Außerdem ergibt sich aus der Regelung des § 164 Abs. 4 Satz
3 SGB IX, dass die neue Beschäftigung dem Arbeitgeber zumutbar sein muss und nicht mit unverhältnismäßigen Aufwendungen verbunden sein darf.
So ist der Arbeitgeber z.B. nicht verpflichtet, für den
schwerbehinderten Mitarbeiter einen neuen, zusätzlichen Arbeitsplatz einzurichten.

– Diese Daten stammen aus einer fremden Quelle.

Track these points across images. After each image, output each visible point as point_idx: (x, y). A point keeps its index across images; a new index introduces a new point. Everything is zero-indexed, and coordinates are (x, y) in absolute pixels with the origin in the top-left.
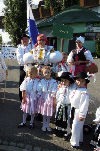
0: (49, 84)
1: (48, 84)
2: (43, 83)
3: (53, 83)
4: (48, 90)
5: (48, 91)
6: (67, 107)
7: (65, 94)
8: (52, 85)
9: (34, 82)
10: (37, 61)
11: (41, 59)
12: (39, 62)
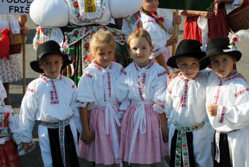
0: (144, 77)
1: (141, 78)
2: (130, 74)
3: (156, 74)
4: (141, 94)
5: (141, 97)
6: (192, 133)
7: (185, 98)
8: (154, 79)
9: (111, 76)
10: (80, 18)
11: (92, 11)
12: (86, 20)
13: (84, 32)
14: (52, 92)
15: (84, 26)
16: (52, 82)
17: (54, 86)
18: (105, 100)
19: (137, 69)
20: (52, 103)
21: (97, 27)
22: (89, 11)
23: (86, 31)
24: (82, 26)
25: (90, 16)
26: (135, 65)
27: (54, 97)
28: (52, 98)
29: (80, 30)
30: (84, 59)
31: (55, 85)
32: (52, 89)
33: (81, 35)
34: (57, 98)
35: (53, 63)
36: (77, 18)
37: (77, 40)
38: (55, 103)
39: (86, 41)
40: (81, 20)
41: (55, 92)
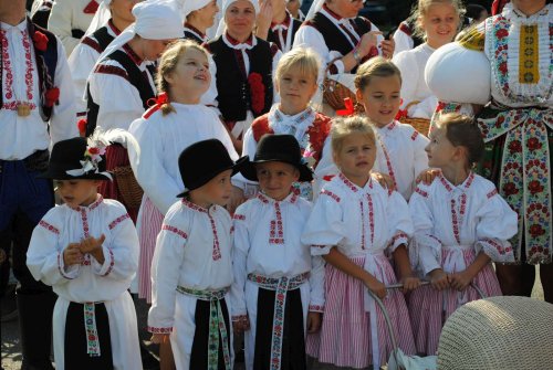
1: (458, 204)
2: (436, 197)
4: (457, 233)
8: (482, 204)
10: (509, 92)
11: (531, 81)
12: (520, 98)
13: (512, 119)
14: (273, 222)
15: (516, 109)
16: (277, 205)
17: (278, 213)
18: (363, 248)
19: (447, 187)
20: (271, 241)
21: (539, 112)
22: (526, 81)
23: (517, 118)
24: (511, 108)
25: (526, 90)
26: (442, 180)
27: (277, 230)
28: (273, 233)
29: (506, 115)
30: (506, 170)
31: (281, 211)
32: (275, 218)
33: (506, 126)
34: (281, 233)
35: (274, 175)
36: (503, 92)
37: (499, 135)
38: (277, 241)
39: (513, 135)
40: (510, 96)
41: (280, 223)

5. Unzumutbare Weiterbeschäftigung
Zunächst muss sich der Arbeitgeber nach dem Gesetz darum bemühen, dem Mitarbeiter eine behinderungsgerechte Beschäftigung
zu verschaffen. Er kann nicht nur behaupten, er verfüge über keinen geeigneten Arbeitsplatz. Er muss zunächst mit dem Mitarbeiter, der Schwerbehindertenvertretung, dem Betriebsrat/Personalrat die Lage ernsthaft und eingehend prüfen.
Findet er gleichwohl keine Beschäftigungsmöglichkeit, so erfordert es die gebotene sachliche Auseinandersetzung mit dem Beschäftigungsverlangen des Schwerbehinderten, dass der Arbeitgeber substantiiert darlegt, aus welchen Gründen die vom Arbeitnehmer vorgeschlagenen Beschäftigungsmöglichkeiten nicht in Betracht kommen.

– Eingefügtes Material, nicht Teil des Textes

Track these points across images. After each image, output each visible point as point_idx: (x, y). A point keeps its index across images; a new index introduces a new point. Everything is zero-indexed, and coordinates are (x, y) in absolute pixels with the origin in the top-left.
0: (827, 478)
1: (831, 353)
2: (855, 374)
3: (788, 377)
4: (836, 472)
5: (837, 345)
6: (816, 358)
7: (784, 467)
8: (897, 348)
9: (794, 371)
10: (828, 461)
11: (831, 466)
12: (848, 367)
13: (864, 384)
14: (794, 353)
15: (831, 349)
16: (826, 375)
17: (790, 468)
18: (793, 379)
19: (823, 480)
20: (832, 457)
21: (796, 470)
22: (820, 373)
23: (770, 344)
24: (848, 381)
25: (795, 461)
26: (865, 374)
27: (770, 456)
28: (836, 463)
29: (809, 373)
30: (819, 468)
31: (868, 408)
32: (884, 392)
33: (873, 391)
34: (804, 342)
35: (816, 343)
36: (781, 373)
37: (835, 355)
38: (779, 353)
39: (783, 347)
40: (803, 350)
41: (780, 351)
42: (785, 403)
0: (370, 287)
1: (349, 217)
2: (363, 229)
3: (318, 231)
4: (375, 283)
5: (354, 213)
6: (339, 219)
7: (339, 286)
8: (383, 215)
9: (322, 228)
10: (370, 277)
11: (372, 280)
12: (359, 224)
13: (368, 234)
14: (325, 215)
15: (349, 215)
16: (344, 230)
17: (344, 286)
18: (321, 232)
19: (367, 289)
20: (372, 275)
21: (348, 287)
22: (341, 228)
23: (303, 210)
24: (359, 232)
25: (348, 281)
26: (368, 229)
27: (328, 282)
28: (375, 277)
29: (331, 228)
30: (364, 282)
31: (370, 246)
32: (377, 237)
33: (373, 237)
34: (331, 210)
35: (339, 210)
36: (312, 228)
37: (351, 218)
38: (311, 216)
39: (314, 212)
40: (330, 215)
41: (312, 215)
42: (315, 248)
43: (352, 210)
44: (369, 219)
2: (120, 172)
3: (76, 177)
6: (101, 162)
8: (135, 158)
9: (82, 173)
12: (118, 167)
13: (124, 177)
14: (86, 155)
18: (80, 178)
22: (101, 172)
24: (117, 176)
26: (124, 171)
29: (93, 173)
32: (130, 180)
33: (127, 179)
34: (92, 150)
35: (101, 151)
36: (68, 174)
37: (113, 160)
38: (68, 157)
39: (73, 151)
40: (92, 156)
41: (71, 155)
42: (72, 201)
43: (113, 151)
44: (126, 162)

Der Arbeitgeber hat im Zweifel den umfassenden Überblick über die
betrieblichen Arbeitsplätze und die dort zu erfüllenden Anforderungen. Aus diesem Grunde muss er darlegen, welche Arbeitsplätze mit welchem Anforderungsprofil versehen sind, für welche Zeiträume diese
Arbeitsplätze besetzt sind, ob Arbeitsaufgaben sinnvoll anderweitig verteilt werden können, oder Arbeitsplätze in absehbarer Zeit frei werden.
6. Fazit
Der schwerbehinderte Mensch hat nach Gesetz und Rechtsprechung Anspruch auf behinderungsgerechte Beschäftigung. Zur Begründung dieses Anspruches hat er regelmäßig bereits dann schlüssig vorgetragen, wenn er die Beschäftigungsmöglichkeiten aufzeigt, die seinem infolge der Behinderung eingeschränktem Leistungsvermögen und seinen Kenntnissen und Fähigkeiten entsprechen.
Der Arbeitgeber hat sich hierauf substantiiert einzulassen und die Tatsachen vorzutragen, aus denen sich ergibt, dass solche behinderungsrechte
Beschäftigungsmöglichkeiten nicht bestehen bzw. ihm die Zuweisung einer solchen Beschäftigung unzumutbar ist.
Dazu kann auch die Darlegung gehören, dass ein entsprechender freier Arbeitsplatz nicht vorhanden ist und durch Versetzung auch nicht freigemacht werden kann. Der Arbeitgeber hat keine Pflicht, einen Arbeitsplatz frei zu kündigen! Allerdings muss er im Rahmen seines vertraglichen Direktionsrechts alles versuchen, die leidensgerechte Beschäftigung des Mitarbeiters zu ermöglichen.
Eine Unzumutbarkeit der Beschäftigung des Arbeitnehmers muss der Arbeitgeber generell darlegen, begründen und auch beweisen.
Zu einer solchen behinderungsgerechten Arbeit gehört nach der Rechtsprechung auch der Anspruch des Behinderten auf eine stufenweise Wiedereingliederung in die vertraglich geschuldete Tätigkeit oder in eine neue behinderungsgerechte Tätigkeit.